• EXERCISE TEXT:
______
I.e. lazy import x in my code will only affect my code, not the indirect imports inside x?

This sounds reasonable then.

lazy import x   # _not_ affecting indirect imports inside x

def f():
    x.y()

Or is there library code that would break when lazy imported as above (no indirect lazy import) that is not already broken today like this:

def f():
    import x
    x.y()

[barry] Barry Warsaw https://discuss.python.org/u/barry barry CPython
core developer
December 9

Glenn:

The library is either tiny or large. If tiny, there is little
difference between eager and lazy loads regarding performance.

Size isn’t the only factor determining import time. It’s also the amount
of work done at module global scope that contributes to import time
(sometimes that even overwhelms actual import time). Searching for the
module probably also contributes. It would be interesting to know what
factors contribute in what ratios for any particular import.

Very true. “Tiny” and “large” can apply to space or time, of course.
But as you point out, analyzing all the factors is relevant.

You wouldn’t have to: just call your init function in your top-level __init__.py file.
______
Keypoint coordinate data:
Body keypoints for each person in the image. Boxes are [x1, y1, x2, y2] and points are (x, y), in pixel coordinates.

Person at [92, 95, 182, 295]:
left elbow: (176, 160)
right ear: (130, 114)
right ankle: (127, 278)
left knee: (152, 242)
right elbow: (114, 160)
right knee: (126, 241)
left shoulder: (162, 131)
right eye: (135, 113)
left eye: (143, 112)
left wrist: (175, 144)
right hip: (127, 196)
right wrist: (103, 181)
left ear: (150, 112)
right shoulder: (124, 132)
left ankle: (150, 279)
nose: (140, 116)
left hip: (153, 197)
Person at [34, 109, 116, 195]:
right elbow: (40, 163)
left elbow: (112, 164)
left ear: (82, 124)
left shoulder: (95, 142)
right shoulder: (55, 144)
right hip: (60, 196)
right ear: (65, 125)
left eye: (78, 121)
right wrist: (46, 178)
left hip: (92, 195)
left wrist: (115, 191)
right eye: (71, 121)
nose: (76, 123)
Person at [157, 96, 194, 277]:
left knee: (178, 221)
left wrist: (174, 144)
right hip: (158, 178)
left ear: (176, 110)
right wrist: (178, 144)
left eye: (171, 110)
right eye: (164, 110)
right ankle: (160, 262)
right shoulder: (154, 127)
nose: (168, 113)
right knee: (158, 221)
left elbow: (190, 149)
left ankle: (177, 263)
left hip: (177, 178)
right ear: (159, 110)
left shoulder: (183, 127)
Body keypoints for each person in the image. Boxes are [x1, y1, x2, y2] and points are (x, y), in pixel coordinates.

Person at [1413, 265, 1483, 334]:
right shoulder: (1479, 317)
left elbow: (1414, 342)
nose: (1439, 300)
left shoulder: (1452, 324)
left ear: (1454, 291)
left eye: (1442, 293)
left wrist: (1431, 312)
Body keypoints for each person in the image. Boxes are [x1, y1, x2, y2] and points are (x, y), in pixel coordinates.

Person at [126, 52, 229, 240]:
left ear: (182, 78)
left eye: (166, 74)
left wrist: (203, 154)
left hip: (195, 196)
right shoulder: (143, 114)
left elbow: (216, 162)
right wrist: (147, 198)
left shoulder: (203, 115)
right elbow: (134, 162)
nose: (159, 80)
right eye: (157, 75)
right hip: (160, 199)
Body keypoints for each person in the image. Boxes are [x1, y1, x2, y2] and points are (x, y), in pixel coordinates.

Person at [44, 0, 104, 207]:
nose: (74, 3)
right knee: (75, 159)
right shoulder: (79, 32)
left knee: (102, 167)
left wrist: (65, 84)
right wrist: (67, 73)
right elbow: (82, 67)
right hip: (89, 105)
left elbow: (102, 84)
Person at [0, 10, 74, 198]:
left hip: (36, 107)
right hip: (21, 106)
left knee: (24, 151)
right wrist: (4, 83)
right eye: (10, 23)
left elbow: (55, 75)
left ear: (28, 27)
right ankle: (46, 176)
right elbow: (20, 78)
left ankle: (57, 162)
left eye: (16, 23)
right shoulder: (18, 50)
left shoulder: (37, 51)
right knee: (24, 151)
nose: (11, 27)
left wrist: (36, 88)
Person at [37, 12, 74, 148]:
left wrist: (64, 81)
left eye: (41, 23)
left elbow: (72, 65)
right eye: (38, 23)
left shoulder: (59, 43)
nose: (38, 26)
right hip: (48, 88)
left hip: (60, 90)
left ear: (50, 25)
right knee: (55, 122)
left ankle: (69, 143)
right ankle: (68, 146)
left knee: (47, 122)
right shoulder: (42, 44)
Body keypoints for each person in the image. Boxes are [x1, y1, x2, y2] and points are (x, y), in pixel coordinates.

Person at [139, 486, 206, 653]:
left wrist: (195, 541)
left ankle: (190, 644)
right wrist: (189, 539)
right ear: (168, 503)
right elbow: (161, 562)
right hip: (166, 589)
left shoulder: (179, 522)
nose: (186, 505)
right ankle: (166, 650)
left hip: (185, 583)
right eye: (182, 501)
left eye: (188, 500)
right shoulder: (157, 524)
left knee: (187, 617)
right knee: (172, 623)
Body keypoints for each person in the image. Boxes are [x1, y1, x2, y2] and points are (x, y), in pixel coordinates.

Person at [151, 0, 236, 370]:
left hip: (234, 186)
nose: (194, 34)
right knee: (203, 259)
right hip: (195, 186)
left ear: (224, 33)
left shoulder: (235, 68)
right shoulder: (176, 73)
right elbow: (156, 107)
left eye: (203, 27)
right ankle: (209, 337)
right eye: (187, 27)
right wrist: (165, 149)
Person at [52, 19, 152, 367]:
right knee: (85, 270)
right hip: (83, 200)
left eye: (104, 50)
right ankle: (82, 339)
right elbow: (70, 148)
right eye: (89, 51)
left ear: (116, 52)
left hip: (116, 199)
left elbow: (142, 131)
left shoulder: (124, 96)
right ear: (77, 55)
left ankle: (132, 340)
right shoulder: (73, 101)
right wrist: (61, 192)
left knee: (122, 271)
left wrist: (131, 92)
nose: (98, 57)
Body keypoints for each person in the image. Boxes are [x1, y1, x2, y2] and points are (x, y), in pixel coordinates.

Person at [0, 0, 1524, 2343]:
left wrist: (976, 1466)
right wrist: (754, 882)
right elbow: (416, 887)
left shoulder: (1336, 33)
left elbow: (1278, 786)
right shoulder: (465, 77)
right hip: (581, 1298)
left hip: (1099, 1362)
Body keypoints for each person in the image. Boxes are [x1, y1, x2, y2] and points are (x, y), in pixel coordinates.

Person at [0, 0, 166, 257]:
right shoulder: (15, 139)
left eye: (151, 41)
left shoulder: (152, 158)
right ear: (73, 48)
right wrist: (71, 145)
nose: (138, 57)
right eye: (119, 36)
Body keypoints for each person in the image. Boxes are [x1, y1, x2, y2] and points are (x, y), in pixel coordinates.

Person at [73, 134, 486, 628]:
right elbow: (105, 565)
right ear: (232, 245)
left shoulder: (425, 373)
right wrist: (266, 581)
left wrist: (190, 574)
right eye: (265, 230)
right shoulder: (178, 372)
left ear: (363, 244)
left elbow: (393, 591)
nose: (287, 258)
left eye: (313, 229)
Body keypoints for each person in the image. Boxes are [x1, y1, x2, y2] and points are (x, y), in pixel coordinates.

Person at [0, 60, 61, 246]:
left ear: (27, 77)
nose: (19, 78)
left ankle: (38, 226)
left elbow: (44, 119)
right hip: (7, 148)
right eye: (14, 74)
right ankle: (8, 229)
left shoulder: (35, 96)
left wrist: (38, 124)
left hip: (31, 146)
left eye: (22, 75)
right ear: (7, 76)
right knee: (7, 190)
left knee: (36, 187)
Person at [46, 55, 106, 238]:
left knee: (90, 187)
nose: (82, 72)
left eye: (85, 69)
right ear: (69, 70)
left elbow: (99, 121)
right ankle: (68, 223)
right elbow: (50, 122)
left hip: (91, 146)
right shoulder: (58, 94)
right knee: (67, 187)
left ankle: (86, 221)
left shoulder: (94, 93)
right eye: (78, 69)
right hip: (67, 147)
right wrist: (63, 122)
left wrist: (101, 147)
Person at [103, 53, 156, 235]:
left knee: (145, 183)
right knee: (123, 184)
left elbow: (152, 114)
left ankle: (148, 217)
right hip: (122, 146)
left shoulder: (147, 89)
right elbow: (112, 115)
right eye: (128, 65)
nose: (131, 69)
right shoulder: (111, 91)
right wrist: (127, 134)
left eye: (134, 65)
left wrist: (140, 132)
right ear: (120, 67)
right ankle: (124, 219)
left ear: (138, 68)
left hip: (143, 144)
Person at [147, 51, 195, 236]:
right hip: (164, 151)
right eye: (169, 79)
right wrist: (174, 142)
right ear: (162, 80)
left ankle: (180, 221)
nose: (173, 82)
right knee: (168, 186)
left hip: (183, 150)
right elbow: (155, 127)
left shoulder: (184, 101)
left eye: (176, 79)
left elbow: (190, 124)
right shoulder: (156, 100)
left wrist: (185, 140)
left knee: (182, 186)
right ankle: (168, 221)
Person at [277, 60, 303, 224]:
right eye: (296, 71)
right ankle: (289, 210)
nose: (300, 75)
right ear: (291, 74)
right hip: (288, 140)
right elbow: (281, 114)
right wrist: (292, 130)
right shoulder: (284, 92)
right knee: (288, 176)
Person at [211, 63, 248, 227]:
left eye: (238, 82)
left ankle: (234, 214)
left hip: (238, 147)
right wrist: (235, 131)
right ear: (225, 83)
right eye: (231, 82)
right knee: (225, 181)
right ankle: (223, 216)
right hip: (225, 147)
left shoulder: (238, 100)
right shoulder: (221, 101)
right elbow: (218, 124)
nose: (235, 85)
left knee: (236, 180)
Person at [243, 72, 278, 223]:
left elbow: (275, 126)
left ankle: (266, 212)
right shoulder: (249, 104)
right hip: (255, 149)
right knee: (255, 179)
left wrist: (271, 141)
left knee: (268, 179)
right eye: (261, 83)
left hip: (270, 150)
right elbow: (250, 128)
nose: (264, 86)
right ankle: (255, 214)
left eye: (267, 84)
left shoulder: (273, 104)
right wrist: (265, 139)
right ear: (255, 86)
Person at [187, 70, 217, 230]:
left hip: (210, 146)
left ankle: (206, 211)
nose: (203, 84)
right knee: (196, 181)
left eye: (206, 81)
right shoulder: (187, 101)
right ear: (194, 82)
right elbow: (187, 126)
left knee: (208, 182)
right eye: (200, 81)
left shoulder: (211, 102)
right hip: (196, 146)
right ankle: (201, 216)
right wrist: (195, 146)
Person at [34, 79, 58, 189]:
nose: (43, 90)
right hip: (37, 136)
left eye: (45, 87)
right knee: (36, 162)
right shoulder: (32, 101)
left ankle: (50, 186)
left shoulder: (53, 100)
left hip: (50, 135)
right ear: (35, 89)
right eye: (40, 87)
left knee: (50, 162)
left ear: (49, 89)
______
• DIRECTIONS FOR THIS TASK:
Pick up the forum discussion about lazy imports in Python after its last sentence and continue it. The material is not needed for this exercise.

• EXERCISE RESPONSE:
I don’t think anything is still considered: the steering council rejected this proposal, and multiple people have said that this was the best proposal for lazy imports yet. I don’t think we will ever have a better proposal (one that satisfies all stakeholders).

If your code that does anything as a side-effect of import which influences code outside of itself then lazy imports would break you. I.e. if you do import A to influence module B, then the lazy import both modules may make B import before A does.

With the syntactic proposal that some have suggested, that’s correct. But there’s no real proposal at the moment as the PEP this discussion is happening on was rejected. No one has written up a new PEP to propose something different, so really who knows what it would do?